Acute viral hepatitis and drug-induced hepatitis can harm the liver, helping to contribute to liver failure and liver disease. Due to the high rates of coinfection with hepatitis C virus (HCV) among those PLWHA who contracted HIV via IDU, routine monitoring of liver enzymes is important. The same is true for patients with previous histories of high alcohol use who may suffer from cirrhosis.9,66,67 (See also “What Are Some Side Effects of Buprenorphine?”)
Though rare, buprenorphine-induced hepatitis is also possible. As such, patients should receive liver enzyme testing at baseline and 1 month post-treatment, as well as quarterly.
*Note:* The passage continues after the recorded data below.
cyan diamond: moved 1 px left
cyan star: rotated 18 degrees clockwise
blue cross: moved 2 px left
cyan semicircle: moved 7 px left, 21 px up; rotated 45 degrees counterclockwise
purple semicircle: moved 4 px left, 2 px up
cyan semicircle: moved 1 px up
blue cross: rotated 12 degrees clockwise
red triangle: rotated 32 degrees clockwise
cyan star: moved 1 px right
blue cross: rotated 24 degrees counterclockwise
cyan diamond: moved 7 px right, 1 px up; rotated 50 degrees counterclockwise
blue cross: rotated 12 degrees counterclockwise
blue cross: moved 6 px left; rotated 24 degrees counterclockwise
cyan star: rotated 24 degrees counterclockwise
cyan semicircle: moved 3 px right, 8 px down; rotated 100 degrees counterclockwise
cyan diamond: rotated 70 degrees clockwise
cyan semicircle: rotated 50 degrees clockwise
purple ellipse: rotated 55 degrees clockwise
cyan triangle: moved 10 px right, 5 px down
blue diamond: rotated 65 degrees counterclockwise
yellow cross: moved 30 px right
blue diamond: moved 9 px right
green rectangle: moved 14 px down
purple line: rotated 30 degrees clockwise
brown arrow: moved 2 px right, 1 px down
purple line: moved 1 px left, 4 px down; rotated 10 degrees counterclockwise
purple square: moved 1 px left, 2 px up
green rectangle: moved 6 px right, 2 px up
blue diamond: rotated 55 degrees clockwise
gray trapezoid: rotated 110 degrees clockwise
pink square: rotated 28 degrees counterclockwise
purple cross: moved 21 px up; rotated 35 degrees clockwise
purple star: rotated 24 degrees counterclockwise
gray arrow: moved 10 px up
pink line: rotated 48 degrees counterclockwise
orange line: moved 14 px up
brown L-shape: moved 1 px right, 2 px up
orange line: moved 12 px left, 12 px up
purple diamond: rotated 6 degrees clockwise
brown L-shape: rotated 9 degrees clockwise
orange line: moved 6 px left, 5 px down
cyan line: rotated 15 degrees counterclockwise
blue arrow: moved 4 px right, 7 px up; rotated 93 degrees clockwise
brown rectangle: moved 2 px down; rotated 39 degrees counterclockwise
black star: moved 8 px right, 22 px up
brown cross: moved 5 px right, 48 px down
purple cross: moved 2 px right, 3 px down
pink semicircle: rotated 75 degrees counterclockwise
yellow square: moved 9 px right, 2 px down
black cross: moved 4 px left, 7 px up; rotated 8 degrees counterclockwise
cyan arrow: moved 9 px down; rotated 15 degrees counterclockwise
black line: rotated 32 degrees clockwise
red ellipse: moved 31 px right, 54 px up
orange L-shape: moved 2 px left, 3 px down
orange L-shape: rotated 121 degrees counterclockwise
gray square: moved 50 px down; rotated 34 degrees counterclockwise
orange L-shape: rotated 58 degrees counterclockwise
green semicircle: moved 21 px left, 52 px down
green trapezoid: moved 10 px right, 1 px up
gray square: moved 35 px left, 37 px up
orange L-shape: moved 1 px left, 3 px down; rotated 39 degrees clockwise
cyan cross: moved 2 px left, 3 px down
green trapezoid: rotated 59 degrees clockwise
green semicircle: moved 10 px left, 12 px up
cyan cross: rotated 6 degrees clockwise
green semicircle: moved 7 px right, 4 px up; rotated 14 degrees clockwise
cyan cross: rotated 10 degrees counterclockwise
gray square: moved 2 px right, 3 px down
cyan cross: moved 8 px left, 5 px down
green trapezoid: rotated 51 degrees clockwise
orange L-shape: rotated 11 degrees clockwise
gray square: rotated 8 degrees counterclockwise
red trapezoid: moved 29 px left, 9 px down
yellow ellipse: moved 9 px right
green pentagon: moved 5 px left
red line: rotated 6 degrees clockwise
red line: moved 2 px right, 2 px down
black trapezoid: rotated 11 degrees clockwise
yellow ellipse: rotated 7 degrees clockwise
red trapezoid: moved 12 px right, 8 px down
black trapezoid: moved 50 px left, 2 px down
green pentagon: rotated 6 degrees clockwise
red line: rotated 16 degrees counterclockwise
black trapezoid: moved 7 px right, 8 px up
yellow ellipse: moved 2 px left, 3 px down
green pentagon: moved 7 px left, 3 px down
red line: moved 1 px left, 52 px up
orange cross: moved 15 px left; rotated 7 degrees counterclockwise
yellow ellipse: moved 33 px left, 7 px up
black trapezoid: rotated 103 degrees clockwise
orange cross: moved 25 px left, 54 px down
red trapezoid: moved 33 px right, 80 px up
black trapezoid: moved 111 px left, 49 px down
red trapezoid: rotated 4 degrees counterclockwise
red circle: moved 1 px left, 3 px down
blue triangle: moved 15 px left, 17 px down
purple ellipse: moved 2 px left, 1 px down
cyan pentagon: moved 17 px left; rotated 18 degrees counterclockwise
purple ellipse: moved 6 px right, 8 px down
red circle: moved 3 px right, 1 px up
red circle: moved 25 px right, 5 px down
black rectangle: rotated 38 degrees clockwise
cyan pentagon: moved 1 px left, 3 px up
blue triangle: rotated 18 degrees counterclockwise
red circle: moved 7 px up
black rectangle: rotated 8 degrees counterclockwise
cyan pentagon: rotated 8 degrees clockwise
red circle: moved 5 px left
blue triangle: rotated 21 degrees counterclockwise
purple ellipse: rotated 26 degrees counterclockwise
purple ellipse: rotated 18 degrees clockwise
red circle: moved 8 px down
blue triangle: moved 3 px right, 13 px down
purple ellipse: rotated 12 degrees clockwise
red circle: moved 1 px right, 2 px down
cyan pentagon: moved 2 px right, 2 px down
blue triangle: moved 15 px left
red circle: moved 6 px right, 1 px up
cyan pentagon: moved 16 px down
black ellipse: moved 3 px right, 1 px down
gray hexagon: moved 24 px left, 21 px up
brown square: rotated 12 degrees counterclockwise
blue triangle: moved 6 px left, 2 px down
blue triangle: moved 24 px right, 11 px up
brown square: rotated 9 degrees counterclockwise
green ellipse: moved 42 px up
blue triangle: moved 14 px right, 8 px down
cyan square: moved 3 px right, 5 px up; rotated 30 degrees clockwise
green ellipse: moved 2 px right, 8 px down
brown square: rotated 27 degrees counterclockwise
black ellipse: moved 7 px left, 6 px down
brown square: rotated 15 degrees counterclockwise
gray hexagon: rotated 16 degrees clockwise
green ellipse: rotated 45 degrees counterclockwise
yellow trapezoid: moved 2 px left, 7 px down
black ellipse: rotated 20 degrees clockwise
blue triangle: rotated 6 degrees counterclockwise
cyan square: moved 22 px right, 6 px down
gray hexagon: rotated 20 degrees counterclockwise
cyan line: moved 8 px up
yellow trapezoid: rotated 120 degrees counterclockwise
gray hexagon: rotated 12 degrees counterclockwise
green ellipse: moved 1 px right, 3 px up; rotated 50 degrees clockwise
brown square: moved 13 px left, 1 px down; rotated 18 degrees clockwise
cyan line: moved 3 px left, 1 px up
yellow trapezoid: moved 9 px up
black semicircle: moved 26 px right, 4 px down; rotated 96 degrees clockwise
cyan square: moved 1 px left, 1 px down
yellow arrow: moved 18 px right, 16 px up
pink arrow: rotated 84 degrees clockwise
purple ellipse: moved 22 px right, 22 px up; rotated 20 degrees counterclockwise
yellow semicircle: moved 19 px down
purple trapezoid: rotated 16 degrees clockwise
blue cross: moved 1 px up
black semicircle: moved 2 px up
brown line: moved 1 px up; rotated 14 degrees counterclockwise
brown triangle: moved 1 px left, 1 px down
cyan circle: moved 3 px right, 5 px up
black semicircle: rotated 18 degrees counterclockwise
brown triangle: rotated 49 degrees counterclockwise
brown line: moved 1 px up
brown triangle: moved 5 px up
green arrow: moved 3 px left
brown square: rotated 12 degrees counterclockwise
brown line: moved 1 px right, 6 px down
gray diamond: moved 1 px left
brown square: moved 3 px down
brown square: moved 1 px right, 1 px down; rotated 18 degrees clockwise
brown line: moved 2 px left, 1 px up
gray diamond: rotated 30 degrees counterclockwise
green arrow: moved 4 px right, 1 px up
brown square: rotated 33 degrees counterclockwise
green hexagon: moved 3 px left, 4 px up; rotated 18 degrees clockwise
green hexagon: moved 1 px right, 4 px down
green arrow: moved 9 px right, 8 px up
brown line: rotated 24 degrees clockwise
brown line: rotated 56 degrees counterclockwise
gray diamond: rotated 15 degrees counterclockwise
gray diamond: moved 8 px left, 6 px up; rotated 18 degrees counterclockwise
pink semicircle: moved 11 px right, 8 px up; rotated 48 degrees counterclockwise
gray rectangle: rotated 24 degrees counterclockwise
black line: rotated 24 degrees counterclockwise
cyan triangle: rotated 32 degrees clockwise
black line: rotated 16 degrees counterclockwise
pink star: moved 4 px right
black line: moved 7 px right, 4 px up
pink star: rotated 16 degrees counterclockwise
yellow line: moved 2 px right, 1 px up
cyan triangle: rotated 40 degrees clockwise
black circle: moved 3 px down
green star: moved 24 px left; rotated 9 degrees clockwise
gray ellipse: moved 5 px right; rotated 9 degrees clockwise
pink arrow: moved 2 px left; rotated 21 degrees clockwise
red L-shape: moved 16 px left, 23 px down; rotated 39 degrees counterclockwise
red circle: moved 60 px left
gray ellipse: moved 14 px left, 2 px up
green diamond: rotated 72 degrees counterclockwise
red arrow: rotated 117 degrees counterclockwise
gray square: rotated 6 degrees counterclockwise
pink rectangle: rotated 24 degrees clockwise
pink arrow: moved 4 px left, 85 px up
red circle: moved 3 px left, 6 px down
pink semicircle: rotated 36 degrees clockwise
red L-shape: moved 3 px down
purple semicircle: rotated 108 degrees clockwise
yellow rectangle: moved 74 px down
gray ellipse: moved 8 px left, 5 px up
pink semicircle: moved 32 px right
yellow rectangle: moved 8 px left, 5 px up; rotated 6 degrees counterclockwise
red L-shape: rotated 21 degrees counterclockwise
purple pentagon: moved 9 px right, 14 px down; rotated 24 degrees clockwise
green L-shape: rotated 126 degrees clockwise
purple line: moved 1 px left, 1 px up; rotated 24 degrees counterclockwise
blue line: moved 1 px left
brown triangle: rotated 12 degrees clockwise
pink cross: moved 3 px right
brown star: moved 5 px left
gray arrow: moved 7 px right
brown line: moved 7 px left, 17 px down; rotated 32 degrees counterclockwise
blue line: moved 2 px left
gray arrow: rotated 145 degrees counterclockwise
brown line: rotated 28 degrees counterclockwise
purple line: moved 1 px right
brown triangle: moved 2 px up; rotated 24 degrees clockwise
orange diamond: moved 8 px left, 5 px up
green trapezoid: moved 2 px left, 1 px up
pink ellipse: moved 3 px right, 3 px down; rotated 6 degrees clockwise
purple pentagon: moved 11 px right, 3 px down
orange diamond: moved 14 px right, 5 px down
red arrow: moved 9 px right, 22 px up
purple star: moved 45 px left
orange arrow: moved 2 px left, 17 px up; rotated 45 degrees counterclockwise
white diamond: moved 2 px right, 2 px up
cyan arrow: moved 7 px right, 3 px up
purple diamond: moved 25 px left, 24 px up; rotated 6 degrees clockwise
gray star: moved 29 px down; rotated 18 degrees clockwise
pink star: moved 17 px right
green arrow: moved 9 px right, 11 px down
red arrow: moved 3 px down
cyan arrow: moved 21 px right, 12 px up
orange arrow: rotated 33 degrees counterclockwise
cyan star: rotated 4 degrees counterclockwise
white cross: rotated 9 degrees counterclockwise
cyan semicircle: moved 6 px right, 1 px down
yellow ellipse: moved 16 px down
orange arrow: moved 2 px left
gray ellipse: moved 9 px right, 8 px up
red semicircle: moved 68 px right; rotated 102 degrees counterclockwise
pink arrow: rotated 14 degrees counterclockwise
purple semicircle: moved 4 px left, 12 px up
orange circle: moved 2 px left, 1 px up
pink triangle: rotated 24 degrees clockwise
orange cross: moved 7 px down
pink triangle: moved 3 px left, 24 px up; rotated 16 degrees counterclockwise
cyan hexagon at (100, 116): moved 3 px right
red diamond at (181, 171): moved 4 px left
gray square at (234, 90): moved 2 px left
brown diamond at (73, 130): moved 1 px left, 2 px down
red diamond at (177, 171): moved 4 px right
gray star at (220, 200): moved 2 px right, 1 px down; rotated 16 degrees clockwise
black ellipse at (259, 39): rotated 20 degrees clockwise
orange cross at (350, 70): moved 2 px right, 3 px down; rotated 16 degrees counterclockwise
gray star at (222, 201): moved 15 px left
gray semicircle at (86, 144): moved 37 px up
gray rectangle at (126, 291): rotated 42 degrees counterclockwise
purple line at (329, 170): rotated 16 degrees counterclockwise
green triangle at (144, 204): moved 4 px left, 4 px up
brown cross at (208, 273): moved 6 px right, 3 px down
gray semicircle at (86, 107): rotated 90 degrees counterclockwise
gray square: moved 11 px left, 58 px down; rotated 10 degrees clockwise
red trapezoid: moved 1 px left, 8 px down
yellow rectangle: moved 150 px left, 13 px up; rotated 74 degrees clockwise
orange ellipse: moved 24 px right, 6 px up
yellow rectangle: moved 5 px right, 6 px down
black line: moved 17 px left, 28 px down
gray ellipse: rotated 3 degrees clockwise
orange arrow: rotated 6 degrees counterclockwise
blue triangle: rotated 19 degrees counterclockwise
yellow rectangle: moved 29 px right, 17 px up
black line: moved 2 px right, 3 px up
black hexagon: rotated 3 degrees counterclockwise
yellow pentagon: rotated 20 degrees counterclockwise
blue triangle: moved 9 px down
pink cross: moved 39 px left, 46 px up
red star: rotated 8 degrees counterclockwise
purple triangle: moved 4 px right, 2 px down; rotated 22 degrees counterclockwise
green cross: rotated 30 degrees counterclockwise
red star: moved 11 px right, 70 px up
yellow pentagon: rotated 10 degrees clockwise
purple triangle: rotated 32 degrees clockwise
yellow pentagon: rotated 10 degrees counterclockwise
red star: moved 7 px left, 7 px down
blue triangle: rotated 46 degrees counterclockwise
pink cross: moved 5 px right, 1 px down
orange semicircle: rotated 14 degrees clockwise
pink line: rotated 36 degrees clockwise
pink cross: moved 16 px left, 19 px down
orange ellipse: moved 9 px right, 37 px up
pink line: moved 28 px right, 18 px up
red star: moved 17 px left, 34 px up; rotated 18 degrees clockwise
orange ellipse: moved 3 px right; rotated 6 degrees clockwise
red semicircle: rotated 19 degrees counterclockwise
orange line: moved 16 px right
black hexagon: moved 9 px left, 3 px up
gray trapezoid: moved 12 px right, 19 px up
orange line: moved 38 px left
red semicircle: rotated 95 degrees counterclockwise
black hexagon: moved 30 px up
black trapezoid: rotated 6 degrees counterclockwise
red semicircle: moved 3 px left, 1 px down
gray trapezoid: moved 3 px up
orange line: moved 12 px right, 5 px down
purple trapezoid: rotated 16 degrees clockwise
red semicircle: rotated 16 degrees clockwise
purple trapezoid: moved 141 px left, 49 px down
|Method of Administration||Oral; pills, wafers, diskettes, or liquid||Sublingual; tablets or film|
|Coformulation||No||Yes, available both as monotherapy and in combination with naloxone|
|Method of Delivery||Through Federally certified Opioid Treatment Programs (OTPs||Through qualified physicians in a primary care setting and OTPs|
|Dosing Frequency||Daily||Daily; also can be used on alternate days or thrice-weekly|
|Access||Limited by the number of programs and slots||Limited by the number of patients a physician can treat (100)|
|Cost||$50 to $300 per week for clinic visits; coverage by public and private payors varies||$4 to $19 per day, depending on dose; coverage by public and private payors for medication and office visits varies|
|Used for Detox||No||Yes|
|Addictive||Yes||Yes, although considered less addictive|
|Serious Side Effects/|
|Cardiac conduction, respiratory depression, overdose, dependence||Respiratory depression, overdose, dependence|
|Pregnancy Category||FDA class “C” medication||FDA class “C” medication|
|Overdose Risk||Yes, by itself and when combined with other opioids and/or alcohol||Yes, when combined with benzodiazepines and/or alcohol|
In France, more than 80,000 people have been treated with buprenorphine in their primary care clinic. Buprenorphine treatment within this setting has been shown to destigmatize drug treatment. French studies have shown improved individual, social, and economic benefits, including healthier patients, improved HIV medication adherence, lower viral loads, and better social function.
Buprenorphine treatment was also linked to dramatic decrease in drug overdose, including deaths from drug overdose.